His research interests include metabolic responses to exercise, regulation of carbohydrate and fat metabolism, sports nutrition, gastrointestinal complaints during exercise, training and over-training. He is a Fellow of the American College of Sports Medicine, a member of the New York Academy of Sciences, the Nutrition Society, the Physiological Society, the Biochemical Society, the American Diabetes Association and the European College of Sport Sciences.

== Post-academic career ==
In June 2011, Jeukendrup was named Global Senior Director of the Gatorade Sports Science Institute (GSSI) at PepsiCo. In addition to leading GSSI, he remained an adjunct professor at the University of Birmingham. In 2014 Jeukendrup started his own consulting company mysportscience ltd and now advises mostly teams and organisations. Jeukendrup is currently Head nutrition for the Dutch Olympic Committee (Performance Manager Nutrition TeamNL), JumboVisma Pro cycling, PSV Eindhoven, Red Bull Salzburg and the Red Bull Athlete Performance Center. Through blogs on Mysportscience.com he tries to bust myths in sports nutrition and provide evidence based and balanced information about nutrition. Jeukendrup is also co-founder of CORE Nutrition planning, an evidence based web based nutrition planner that provides detailed nutrition plans for races and training.

== Sporting competitions highlights ==
Jeukendrup has competed in 21 Ironman races, including 6 Ironman Hawaii triathlons.

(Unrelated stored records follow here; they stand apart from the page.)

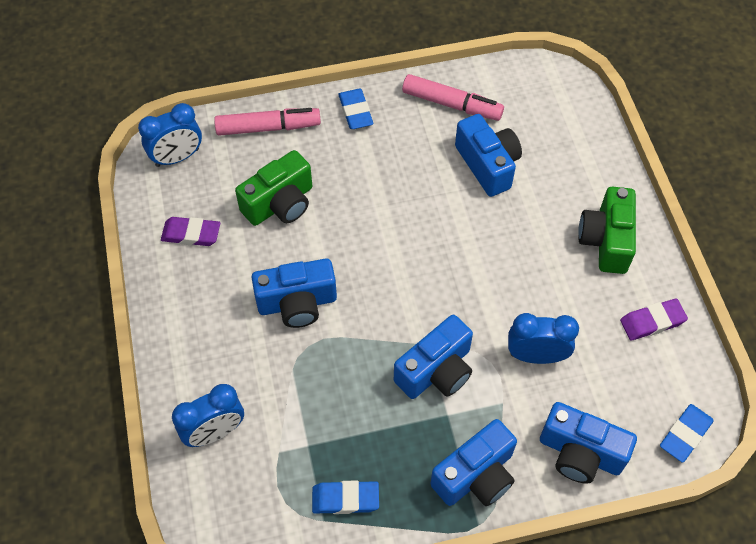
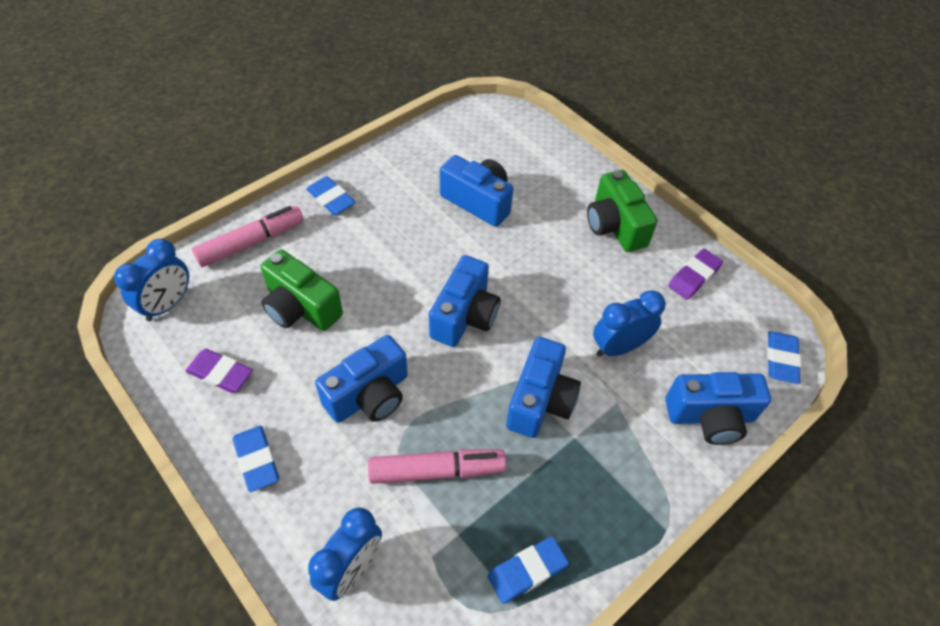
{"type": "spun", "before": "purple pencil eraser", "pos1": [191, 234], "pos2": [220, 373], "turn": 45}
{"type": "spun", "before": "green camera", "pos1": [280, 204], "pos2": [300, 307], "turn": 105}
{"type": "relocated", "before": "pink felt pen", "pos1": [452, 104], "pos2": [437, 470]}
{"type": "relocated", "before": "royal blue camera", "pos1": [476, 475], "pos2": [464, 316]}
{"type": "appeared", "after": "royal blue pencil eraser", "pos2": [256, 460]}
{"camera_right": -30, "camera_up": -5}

He won the Golden Gate Headlands Marathon in 2006 (3:22:48) and competed at the European and World Championships duathlons.

== Selected bibliography ==
- Textbook on Sports Nutrition (3rd edition) 2018
- Textbook on Sport Nutrition (2nd Edition) (2009)
- High-Performance Cycling (2002)

== Notable clients ==
- Team Jumbo-Visma
- Haile Gebrselassie - Ethiopian long-distance track and road running athlete, Olympic gold medalist.
- Chrissie Wellington - English triathlete holder of three world and championship records relating to ironman-distance triathlon races.
- Chelsea Football Club
- UK Athletics
- British Olympic Association
- Rabobank cycling team – a professional bicycle racing team, sponsored by the Rabobank.